3.1 Mitglieder des Vereins sind natürliche Personen (ordentliche Mitglieder)
3.1.1 Jugendliche Mitglieder (bis 18 Jahre)
3.1.2 Erwachsene Mitglieder (ab 18 Jahre)
3.1.3 Ehrenmitglieder und
3.2 juristische Personen (außerordentliche Mitglieder)
3.3 Mitglied des Vereins kann jeder ohne Rücksicht auf Beruf, Rasse und Religion
werden.
3.4 Der Antrag auf Mitgliedschaft wird schriftlich erklärt, bei Kindern und
Jugendlichen durch den Erziehungsberechtigten. Die Zustimmung eines
Elternteiles gilt ausdrücklich auch im Namen des anderen Elternteils als erteilt.
3.5 Der Vorstand entscheidet über die Aufnahme. Er kann ein Aufnahmegesuch
ohne Angabe von Gründen ablehnen.
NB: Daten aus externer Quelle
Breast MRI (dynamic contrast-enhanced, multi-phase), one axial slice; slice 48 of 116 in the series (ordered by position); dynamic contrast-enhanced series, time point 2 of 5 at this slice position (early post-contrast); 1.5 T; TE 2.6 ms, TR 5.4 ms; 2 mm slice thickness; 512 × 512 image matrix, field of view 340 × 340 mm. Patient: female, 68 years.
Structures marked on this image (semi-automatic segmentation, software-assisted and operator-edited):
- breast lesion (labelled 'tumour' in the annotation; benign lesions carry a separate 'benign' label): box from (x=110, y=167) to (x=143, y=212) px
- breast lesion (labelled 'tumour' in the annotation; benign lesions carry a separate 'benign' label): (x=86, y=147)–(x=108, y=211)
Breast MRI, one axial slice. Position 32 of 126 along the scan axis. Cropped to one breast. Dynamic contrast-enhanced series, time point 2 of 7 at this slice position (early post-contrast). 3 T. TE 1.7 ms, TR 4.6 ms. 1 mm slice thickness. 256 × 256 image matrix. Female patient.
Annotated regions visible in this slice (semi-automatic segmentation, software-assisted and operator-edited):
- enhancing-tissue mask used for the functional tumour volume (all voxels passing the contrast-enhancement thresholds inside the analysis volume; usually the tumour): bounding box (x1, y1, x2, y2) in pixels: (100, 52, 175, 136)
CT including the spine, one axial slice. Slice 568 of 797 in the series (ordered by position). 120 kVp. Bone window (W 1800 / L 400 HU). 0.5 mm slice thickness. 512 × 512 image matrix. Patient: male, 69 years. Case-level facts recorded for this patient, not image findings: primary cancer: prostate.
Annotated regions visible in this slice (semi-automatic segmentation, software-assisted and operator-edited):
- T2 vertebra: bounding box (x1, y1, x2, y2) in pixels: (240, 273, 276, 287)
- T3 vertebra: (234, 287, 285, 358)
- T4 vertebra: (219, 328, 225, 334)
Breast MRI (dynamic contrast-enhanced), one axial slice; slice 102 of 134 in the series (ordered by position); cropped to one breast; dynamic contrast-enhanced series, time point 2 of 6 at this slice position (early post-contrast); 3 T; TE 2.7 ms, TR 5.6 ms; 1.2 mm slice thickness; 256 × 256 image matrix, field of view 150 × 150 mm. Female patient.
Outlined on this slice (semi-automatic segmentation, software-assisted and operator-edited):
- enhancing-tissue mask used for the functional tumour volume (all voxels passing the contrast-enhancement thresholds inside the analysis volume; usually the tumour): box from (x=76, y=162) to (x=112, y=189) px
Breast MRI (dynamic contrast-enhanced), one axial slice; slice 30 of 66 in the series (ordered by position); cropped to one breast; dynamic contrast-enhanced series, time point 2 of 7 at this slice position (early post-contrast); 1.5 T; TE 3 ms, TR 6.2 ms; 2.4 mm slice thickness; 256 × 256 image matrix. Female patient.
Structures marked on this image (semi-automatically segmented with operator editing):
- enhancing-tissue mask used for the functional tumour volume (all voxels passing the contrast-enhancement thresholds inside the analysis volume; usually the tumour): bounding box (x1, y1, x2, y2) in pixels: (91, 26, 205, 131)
Die Ablehnung ist unanfechtbar.
3.6 Mit der Aufnahme unterwirft sich das Mitglied den Satzungen des Vereins und
derjenigen Verbände, denen der Verein selbst als Mitglied angehört.
3.7 Die Mitgliedschaft ordentlicher Mitglieder beginnt mit dem 1. des Halbjahres, in
dem sie beantragt wird.
3.8 Die Mindestmitgliedsdauer beträgt 1 Kalenderjahr.
3.9 Der Beginn der Mitgliedschaft eines außerordentlichen Mitglieds wird durch
besondere Vereinbarung zwischen außerordentlichem Mitglied und des
Hauptausschusses des Vereins festgelegt.
3.10 Ehrenmitglieder werden von der Mitgliederversammlung auf Vorschlag des
Hauptausschusses ernannt.

§ 4 Beendigung der Mitgliedschaft

4.1. Die Mitgliedschaft erlischt durch Austritt, Tod, Ausschluss oder Auflösung des
Vereins.
4.1.1. Der Austritt eines ordentlichen Mitglieds erfolgt durch schriftliche Erklärung an
den Vorstand bis spätestens 30.09. und wird mit Ende des laufenden
Kalenderjahres wirksam, sofern die Mindestmitgliedsdauer von 1 Jahr bis
dahin erfüllt ist. Für die Austrittserklärung Minderjähriger gelten die für den
Aufnahmeantrag bestimmten Regelungen entsprechend.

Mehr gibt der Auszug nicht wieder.